**Problem requirements**
What you return should match the data below exactly, with no pictures in it.

(Saved entries)
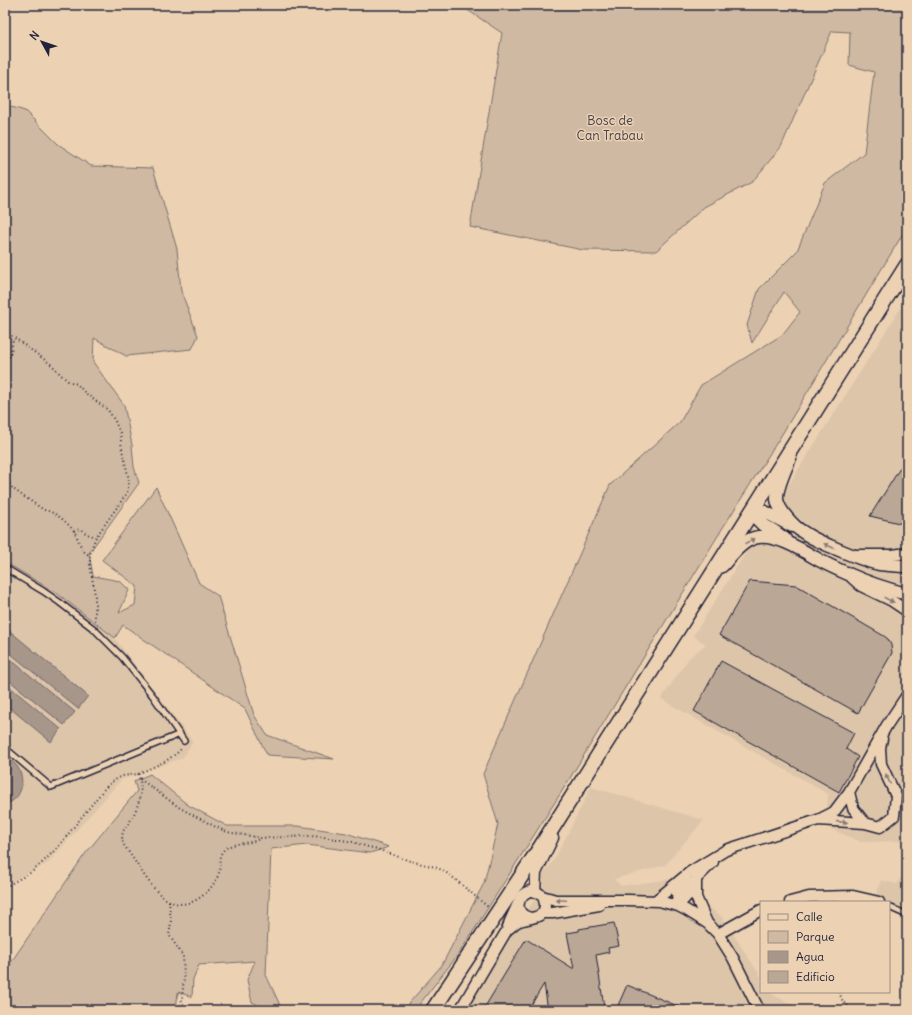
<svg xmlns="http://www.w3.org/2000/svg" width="912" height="1015" viewBox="0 0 912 1015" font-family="Delius,sans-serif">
<rect width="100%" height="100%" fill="#ecd2b3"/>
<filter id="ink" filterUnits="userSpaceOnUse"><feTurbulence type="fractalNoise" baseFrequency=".025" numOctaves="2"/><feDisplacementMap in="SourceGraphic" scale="8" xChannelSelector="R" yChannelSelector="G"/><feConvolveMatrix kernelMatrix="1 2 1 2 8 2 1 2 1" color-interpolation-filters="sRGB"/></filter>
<g filter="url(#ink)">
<path fill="#ddc5aa" d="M907,298V841L861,842L826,827L828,794L661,699L689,658L706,644L693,636Z
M5,562L58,594L105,630L117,641L193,742L182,758L121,780L48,863L5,885Z
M591,787L704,820L665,865L614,879L621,886L671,879L722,917L761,977V992H771L773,995L802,1010H467L514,930L543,887V874L552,863L563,843Z
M907,872V918L889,910V902H873L881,880L897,884L903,873Z"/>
<path fill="#cfb9a2" stroke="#786e6e" d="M460,5H907V227L779,439L722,529L562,791L460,952L415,1010H403L442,965L484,883L498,824L483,774L610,485L680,422L701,385L782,335L800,312L784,292L752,343L747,325L759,289L797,251L825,183L864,153L874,72L849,65L850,32L832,31L781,147L752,182L704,207L656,251L583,250L470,227L502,33Z
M5,105L25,111L58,144L91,166L153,168L177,249L181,291L198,336L192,349L126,356L94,338L93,362L124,405L132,445L134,467L139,483L89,553L93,576L120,581L129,590L119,613L135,605L137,586L102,560L156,487L176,531L199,583L218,596L254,715L267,735L334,759L267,755L245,709L123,625L115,638L58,594L5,562Z
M150,774L188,805L227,826H298L346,833L389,847L370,853L307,845L271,849L266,975L279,1003L280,1010H268L252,1002L247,980L255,961L199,965L193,979L192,997L178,992L176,1010H5V971L85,854L137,791L134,781Z"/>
<path fill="#a7968a" stroke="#72686a" d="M5,627L88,696L78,709L5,649Z
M5,655L75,712L64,725L5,677Z
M5,683L61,729L51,742L5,704Z
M5,758C27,764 28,799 5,804Z"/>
<path fill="#baa795" stroke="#22223b" d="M907,457V523L903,524L870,516Z
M750,581L796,585L884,636L888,639L891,645L892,653L858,713L719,635Z
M721,661L854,733L846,749L858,757L839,792L694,711Z
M614,923L619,946L608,948L609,952L596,955L604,1007L589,1010H548L544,984L528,1010H483L526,939L574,969L567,933L579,931V929Z
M627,985L687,1010H616Z"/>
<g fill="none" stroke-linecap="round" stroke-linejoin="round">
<defs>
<path id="service" d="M5,568L43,591L59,602L94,629L122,657L153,696L184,741
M5,748L51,787L180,734
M889,907L907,915"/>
<path id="minor" d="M855,555H892L907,553
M852,578L861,586L892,601L907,611
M849,792L853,808L865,823L880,827L894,816L896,796L881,764L880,748L882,739
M818,820L865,823
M535,892L536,873L553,838
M542,896L556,900H628L659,901L678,906L686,910L707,923L718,934L733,958L759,1010
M655,901L690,872L726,850L818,820L834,812L849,792L887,725L907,695
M790,902L809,897L853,896L879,902
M678,906L677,893L686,879
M678,906L687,896L695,881
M542,913H553L599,905
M707,923L696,897V879L713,862
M507,930C511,927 514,924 517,922C527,917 544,920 545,906C545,902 544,897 540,894C524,881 506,913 531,918
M718,934L761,910
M460,1010L507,930L510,921L520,899"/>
<path id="tertiary" d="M790,458C786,468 776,489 777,499C778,510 794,527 803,532C811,538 821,542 830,546C846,553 862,560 879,564C889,565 898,566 907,566
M752,510L756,518L763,525L774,531L785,539
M752,510L765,512L792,526
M722,566C731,556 741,542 754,538C774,532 802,550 819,560C828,565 837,569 846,573C866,582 886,589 907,594"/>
<path id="secondary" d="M433,1010L538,851L907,265"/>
</defs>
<use href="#service" stroke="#22223b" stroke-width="8"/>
<use href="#minor" stroke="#22223b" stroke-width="13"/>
<use href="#tertiary" stroke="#22223b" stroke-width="15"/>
<use href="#secondary" stroke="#22223b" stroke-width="17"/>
<path stroke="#22223b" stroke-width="2" stroke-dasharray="1 3" stroke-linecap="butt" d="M5,331L52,365L61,375L68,381L77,384L85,393L108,410L115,421L120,433L122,450L128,475L129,482L127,493L96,537L92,547L90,555V565L95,595V621
M5,364L11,353L13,338
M5,477L12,488L23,496L44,510C54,511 67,522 73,530C79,537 80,553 90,555
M74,531L80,529L87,534L96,537
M138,774C144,788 139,805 132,818C126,828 120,830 123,844C128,851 133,858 138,866C151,885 167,913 194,901C203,897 211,889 216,880C217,878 219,874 219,872C222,863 216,857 225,849C235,841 249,845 259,839
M140,779L180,808L214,826L227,832L261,838L309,836L324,837L353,842L368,847L374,848L410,861L435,867L442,870L450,875L488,907
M5,887L32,872L44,861L57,848L105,788L113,781L122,776L138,774L166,761L177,753L182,748
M169,901L171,923L169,935L183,956L184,977L181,1010
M839,992L843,1002L853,1010
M212,1010L216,1004"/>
<use href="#service" stroke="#ecd2b3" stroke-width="5"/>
<use href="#minor" stroke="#ecd2b3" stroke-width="10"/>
<use href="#tertiary" stroke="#ecd2b3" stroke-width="12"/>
<use href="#secondary" stroke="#ecd2b3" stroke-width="14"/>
</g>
<defs><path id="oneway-solid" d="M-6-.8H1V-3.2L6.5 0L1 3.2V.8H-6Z"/></defs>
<g fill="#877a77">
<use href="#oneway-solid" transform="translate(750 541) rotate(-27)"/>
<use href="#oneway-solid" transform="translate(829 546) rotate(-156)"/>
<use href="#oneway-solid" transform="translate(889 600) rotate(27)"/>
<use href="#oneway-solid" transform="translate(888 779) rotate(-115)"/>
<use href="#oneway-solid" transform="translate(842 822) rotate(4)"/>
<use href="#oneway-solid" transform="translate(561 900) rotate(-178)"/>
</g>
</g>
<g text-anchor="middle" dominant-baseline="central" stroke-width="3" stroke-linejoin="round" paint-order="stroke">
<g font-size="13" fill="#454050" stroke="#ecd2b3">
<text x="610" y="120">Bosc de<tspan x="610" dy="15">Can Trabau</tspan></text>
</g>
</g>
<rect width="912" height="1015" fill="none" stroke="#ecd2b3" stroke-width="20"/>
<rect x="10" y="10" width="892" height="995" fill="none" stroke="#22223b" stroke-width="1.5" filter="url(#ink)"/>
<rect x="760" y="901" width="130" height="92" fill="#ecd2b3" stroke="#9b8c83"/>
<rect x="768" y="914" width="20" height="6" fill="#ecd2b3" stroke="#9b8c83"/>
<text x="796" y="921" font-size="12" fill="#22223b">Calle</text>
<rect x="768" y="931" width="20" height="12" fill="#cfb9a2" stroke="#9b8c83"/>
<text x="796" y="941" font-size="12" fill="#22223b">Parque</text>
<rect x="768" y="951" width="20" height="12" fill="#a7968a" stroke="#9b8c83"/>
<text x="796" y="961" font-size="12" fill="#22223b">Agua</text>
<rect x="768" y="971" width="20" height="12" fill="#baa795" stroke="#9b8c83"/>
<text x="796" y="981" font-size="12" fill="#22223b">Edificio</text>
<g transform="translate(42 42) rotate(310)" stroke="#ecd2b3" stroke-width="3" paint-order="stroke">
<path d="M0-3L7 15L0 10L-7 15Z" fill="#22223b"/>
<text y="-6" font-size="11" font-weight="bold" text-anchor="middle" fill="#22223b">N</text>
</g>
</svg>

**Worked solution**
<svg xmlns="http://www.w3.org/2000/svg" width="912" height="1015" viewBox="0 0 912 1015" font-family="Delius,sans-serif">
<rect width="100%" height="100%" fill="#ecd2b3"/>
<filter id="ink" filterUnits="userSpaceOnUse"><feTurbulence type="fractalNoise" baseFrequency=".025" numOctaves="2"/><feDisplacementMap in="SourceGraphic" scale="8" xChannelSelector="R" yChannelSelector="G"/><feConvolveMatrix kernelMatrix="1 2 1 2 8 2 1 2 1" color-interpolation-filters="sRGB"/></filter>
<g filter="url(#ink)">
<path fill="#ddc5aa" d="M907,298V841L861,842L826,827L828,794L661,699L689,658L706,644L693,636Z
M5,562L58,594L105,630L117,641L193,742L182,758L121,780L48,863L5,885Z
M591,787L704,820L665,865L614,879L621,886L671,879L722,917L761,977V992H771L773,995L802,1010H467L514,930L543,887V874L552,863L563,843Z
M907,872V918L889,910V902H873L881,880L897,884L903,873Z"/>
<path fill="#cfb9a2" stroke="#786e6e" d="M460,5H907V227L779,439L722,529L562,791L460,952L415,1010H403L442,965L484,883L498,824L483,774L610,485L680,422L701,385L782,335L800,312L784,292L752,343L747,325L759,289L797,251L825,183L864,153L874,72L849,65L850,32L832,31L781,147L752,182L704,207L656,251L583,250L470,227L502,33Z
M5,105L25,111L58,144L91,166L153,168L177,249L181,291L198,336L192,349L126,356L94,338L93,362L124,405L132,445L134,467L139,483L89,553L93,576L120,581L129,590L119,613L135,605L137,586L102,560L156,487L176,531L199,583L218,596L254,715L267,735L334,759L267,755L245,709L123,625L115,638L58,594L5,562Z
M150,774L188,805L227,826H298L346,833L389,847L370,853L307,845L271,849L266,975L279,1003L280,1010H268L252,1002L247,980L255,961L199,965L193,979L192,997L178,992L176,1010H5V971L85,854L137,791L134,781Z"/>
<path fill="#a7968a" stroke="#72686a" d="M5,627L88,696L78,709L5,649Z
M5,655L75,712L64,725L5,677Z
M5,683L61,729L51,742L5,704Z
M5,758C27,764 28,799 5,804Z"/>
<path fill="#baa795" stroke="#22223b" d="M907,457V523L903,524L870,516Z
M750,581L796,585L884,636L888,639L891,645L892,653L858,713L719,635Z
M721,661L854,733L846,749L858,757L839,792L694,711Z
M614,923L619,946L608,948L609,952L596,955L604,1007L589,1010H548L544,984L528,1010H483L526,939L574,969L567,933L579,931V929Z
M627,985L687,1010H616Z"/>
<g fill="none" stroke-linecap="round" stroke-linejoin="round">
<defs>
<path id="service" d="M5,568L43,591L59,602L94,629L122,657L153,696L184,741
M5,748L51,787L180,734
M889,907L907,915"/>
<path id="minor" d="M855,555H892L907,553
M852,578L861,586L892,601L907,611
M849,792L853,808L865,823L880,827L894,816L896,796L881,764L880,748L882,739
M818,820L865,823
M535,892L536,873L553,838
M542,896L556,900H628L659,901L678,906L686,910L707,923L718,934L733,958L759,1010
M655,901L690,872L726,850L818,820L834,812L849,792L887,725L907,695
M790,902L809,897L853,896L879,902
M678,906L677,893L686,879
M678,906L687,896L695,881
M542,913H553L599,905
M707,923L696,897V879L713,862
M507,930C511,927 514,924 517,922C527,917 544,920 545,906C545,902 544,897 540,894C524,881 506,913 531,918
M718,934L761,910
M460,1010L507,930L510,921L520,899"/>
<path id="tertiary" d="M790,458C786,468 776,489 777,499C778,510 794,527 803,532C811,538 821,542 830,546C846,553 862,560 879,564C889,565 898,566 907,566
M752,510L756,518L763,525L774,531L785,539
M752,510L765,512L792,526
M722,566C731,556 741,542 754,538C774,532 802,550 819,560C828,565 837,569 846,573C866,582 886,589 907,594"/>
<path id="secondary" d="M433,1010L538,851L907,265"/>
</defs>
<use href="#service" stroke="#22223b" stroke-width="8"/>
<use href="#minor" stroke="#22223b" stroke-width="13"/>
<use href="#tertiary" stroke="#22223b" stroke-width="15"/>
<use href="#secondary" stroke="#22223b" stroke-width="17"/>
<path stroke="#22223b" stroke-width="2" stroke-dasharray="1 3" stroke-linecap="butt" d="M5,331L52,365L61,375L68,381L77,384L85,393L108,410L115,421L120,433L122,450L128,475L129,482L127,493L96,537L92,547L90,555V565L95,595V621
M5,364L11,353L13,338
M5,477L12,488L23,496L44,510C54,511 67,522 73,530C79,537 80,553 90,555
M74,531L80,529L87,534L96,537
M138,774C144,788 139,805 132,818C126,828 120,830 123,844C128,851 133,858 138,866C151,885 167,913 194,901C203,897 211,889 216,880C217,878 219,874 219,872C222,863 216,857 225,849C235,841 249,845 259,839
M140,779L180,808L214,826L227,832L261,838L309,836L324,837L353,842L368,847L374,848L410,861L435,867L442,870L450,875L488,907
M5,887L32,872L44,861L57,848L105,788L113,781L122,776L138,774L166,761L177,753L182,748
M169,901L171,923L169,935L183,956L184,977L181,1010
M839,992L843,1002L853,1010
M212,1010L216,1004"/>
<use href="#service" stroke="#ecd2b3" stroke-width="5"/>
<use href="#minor" stroke="#ecd2b3" stroke-width="10"/>
<use href="#tertiary" stroke="#ecd2b3" stroke-width="12"/>
<use href="#secondary" stroke="#ecd2b3" stroke-width="14"/>
</g>
<defs><path id="oneway-solid" d="M-6-.8H1V-3.2L6.5 0L1 3.2V.8H-6Z"/></defs>
<g fill="#877a77">
<use href="#oneway-solid" transform="translate(750 541) rotate(-27)"/>
<use href="#oneway-solid" transform="translate(829 546) rotate(-156)"/>
<use href="#oneway-solid" transform="translate(889 600) rotate(27)"/>
<use href="#oneway-solid" transform="translate(888 779) rotate(-115)"/>
<use href="#oneway-solid" transform="translate(842 822) rotate(4)"/>
<use href="#oneway-solid" transform="translate(561 900) rotate(-178)"/>
</g>
</g>
<g text-anchor="middle" dominant-baseline="central" stroke-width="3" stroke-linejoin="round" paint-order="stroke">
<g font-size="13" fill="#454050" stroke="#ecd2b3">
<text x="610" y="120">Bosc de<tspan x="610" dy="15">Can Trabau</tspan></text>
</g>
</g>
<rect width="912" height="1015" fill="none" stroke="#ecd2b3" stroke-width="20"/>
<rect x="10" y="10" width="892" height="995" fill="none" stroke="#22223b" stroke-width="1.5" filter="url(#ink)"/>
<rect x="760" y="901" width="130" height="92" fill="#ecd2b3" stroke="#9b8c83"/>
<rect x="768" y="914" width="20" height="6" fill="#ecd2b3" stroke="#9b8c83"/>
<text x="796" y="921" font-size="12" fill="#22223b">Calle</text>
<rect x="768" y="931" width="20" height="12" fill="#cfb9a2" stroke="#9b8c83"/>
<text x="796" y="941" font-size="12" fill="#22223b">Parque</text>
<rect x="768" y="951" width="20" height="12" fill="#a7968a" stroke="#9b8c83"/>
<text x="796" y="961" font-size="12" fill="#22223b">Agua</text>
<rect x="768" y="971" width="20" height="12" fill="#baa795" stroke="#9b8c83"/>
<text x="796" y="981" font-size="12" fill="#22223b">Edificio</text>
<g transform="translate(42 42) rotate(310)" stroke="#ecd2b3" stroke-width="3" paint-order="stroke">
<path d="M0-3L7 15L0 10L-7 15Z" fill="#22223b"/>
<text y="-6" font-size="11" font-weight="bold" text-anchor="middle" fill="#22223b">N</text>
</g>
</svg>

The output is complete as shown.